Hay, siempre la ha habido,
una suerte de perversión en casi todos los que buscan codearse con jóvenes y no
tan jóvenes promesas. Poetisas, pintores o solistas de esos que, por talento,
porte o ambición, casi se diría que algún día llamarán la atención del obsceno
desfile de la fama.
Porque, vamos a ver, cuando
un individuo de a pie entra casualmente en contacto con algún desconocido
de talento genuino: ¿no sabemos ya cuál será la reacción más común, la
embestida predeterminada por la astucia del sistema? ¿No acabaron genios como
Hendrix, Jannis Joplin o Dalí, absolutamente degradados por un entorno incapaz
de reconocerlos como verdaderos seres humanos, como criaturas portadoras de un
tímido corazoncito; incapaces de recobrar ya el son perdido o de afrontar en
desigual combate sus reyertas personales?

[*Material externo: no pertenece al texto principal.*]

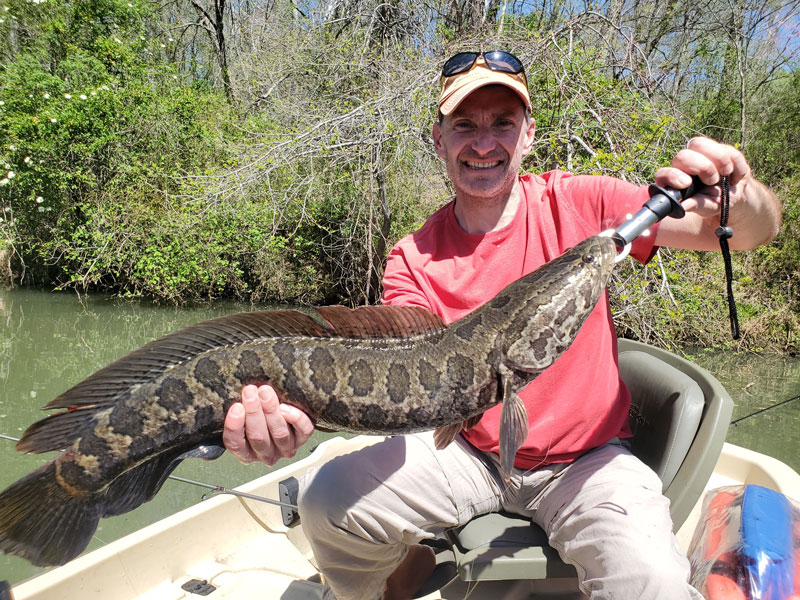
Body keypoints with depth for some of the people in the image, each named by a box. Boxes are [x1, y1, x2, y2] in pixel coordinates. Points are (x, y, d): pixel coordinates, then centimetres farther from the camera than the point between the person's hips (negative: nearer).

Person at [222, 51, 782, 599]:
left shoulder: (578, 203, -9)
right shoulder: (414, 259, -5)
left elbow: (756, 229, -11)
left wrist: (738, 200, -36)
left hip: (585, 456, -1)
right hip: (468, 450, 2)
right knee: (327, 498, -13)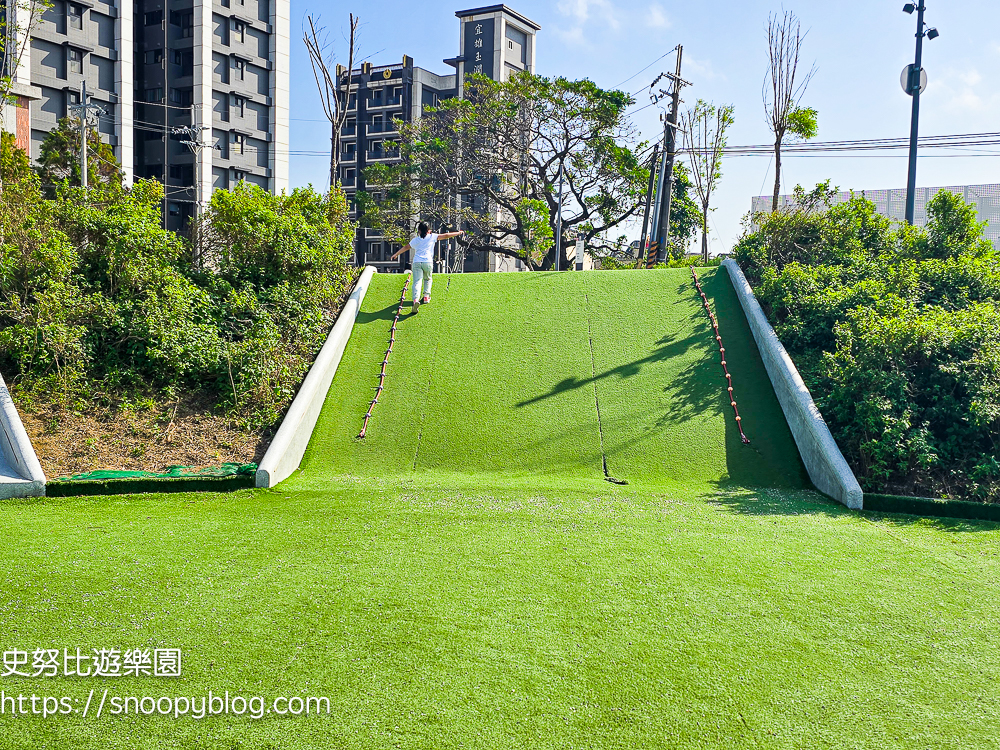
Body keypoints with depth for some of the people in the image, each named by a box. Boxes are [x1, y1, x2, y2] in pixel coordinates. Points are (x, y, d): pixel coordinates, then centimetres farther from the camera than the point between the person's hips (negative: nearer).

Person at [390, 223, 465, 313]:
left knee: (417, 282, -9)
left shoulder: (415, 240, 16)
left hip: (416, 262, 1)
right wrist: (458, 233, 22)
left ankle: (416, 299, -29)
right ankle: (426, 296, 18)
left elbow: (406, 247, 23)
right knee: (427, 279, 25)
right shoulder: (432, 237, 11)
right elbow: (446, 236, 12)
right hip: (427, 262, 0)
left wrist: (396, 255, 35)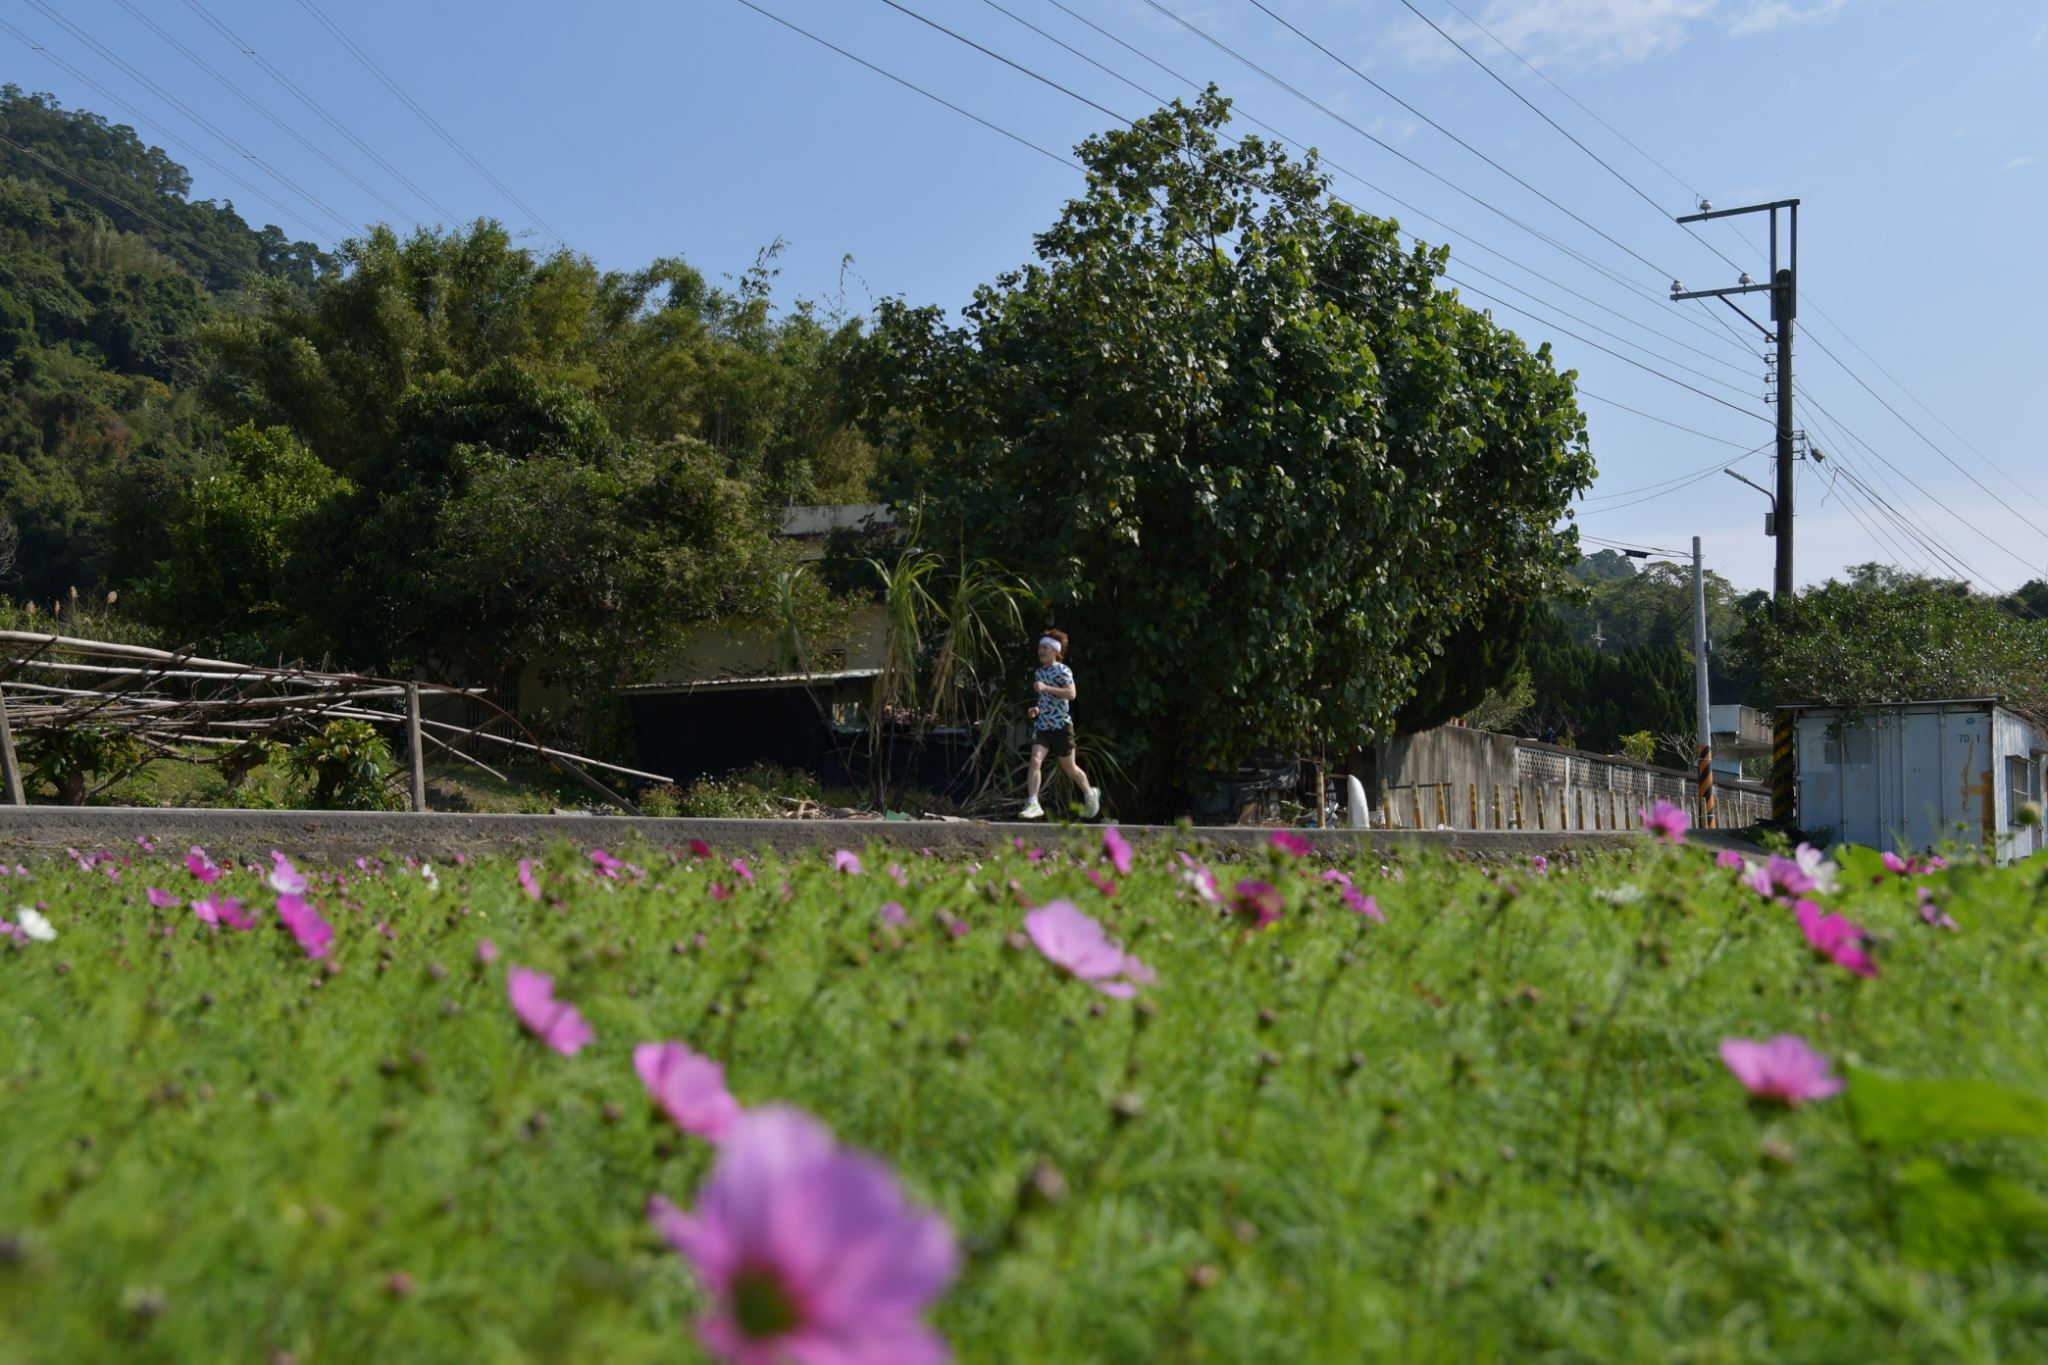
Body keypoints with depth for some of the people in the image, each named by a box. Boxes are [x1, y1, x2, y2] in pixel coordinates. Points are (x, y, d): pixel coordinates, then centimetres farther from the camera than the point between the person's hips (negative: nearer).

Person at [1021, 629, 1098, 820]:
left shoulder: (1063, 670, -8)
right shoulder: (1038, 673, 14)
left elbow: (1071, 693, -22)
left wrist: (1046, 688, -26)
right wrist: (1037, 709, 10)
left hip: (1061, 725, -5)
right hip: (1042, 725, 5)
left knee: (1069, 768, 8)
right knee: (1035, 760, -16)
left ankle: (1090, 794, 32)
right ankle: (1033, 803, -19)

No resulta complicado desde
esa perspectiva, hallar sentido a la vieja dicotomía wildiana, aquella que
diferenciaba con ahínco, dentro de una misma personalidad, al hombre y al
artista.
Y sí, el hombre podrá ser el
que es. Pero, tal vez por eso mismo, debería ser más importante que aquel que
acaso obtenga cualquier día el reconocimiento que merece. Ya que, a fin de
cuentas, este último andará siempre, si es que logra alcanzar la madurez,
preservando una integridad que rara vez se hará reconocible para la mayoría.
Porque lo cierto es que
tendemos a considerar al genio una mera figura glamurosa, un intérprete junto
al que quisiéramos protagonizar ocurrentes escenas en un salón del XIX; sin
tomar conciencia, eso sí, de que sostener una inquebrantable admiración por tal
o cual artista, científico, periodista, jugador o arquitecto, conlleva siempre
el construir un ideal que jamás tolerará el reconocimiento directo de la
particularidad afectiva más esencial de todas.
A saber: la misma que nos
induce a vernos reflejados en las debilidades del prójimo.
Pues, en
realidad, nadie quiere descubrir que sus héroes no son tales. Y por eso mismo, siempre habrá quien prefiera ignorar desde su lado los llantos, patinazos y adicciones de los más sobresalientes. Y
del otro, quien acabe por adaptar su manera de actuar al
papel impuesto por una sociedad cada vez más obsesionada por su aciaga mitomanía.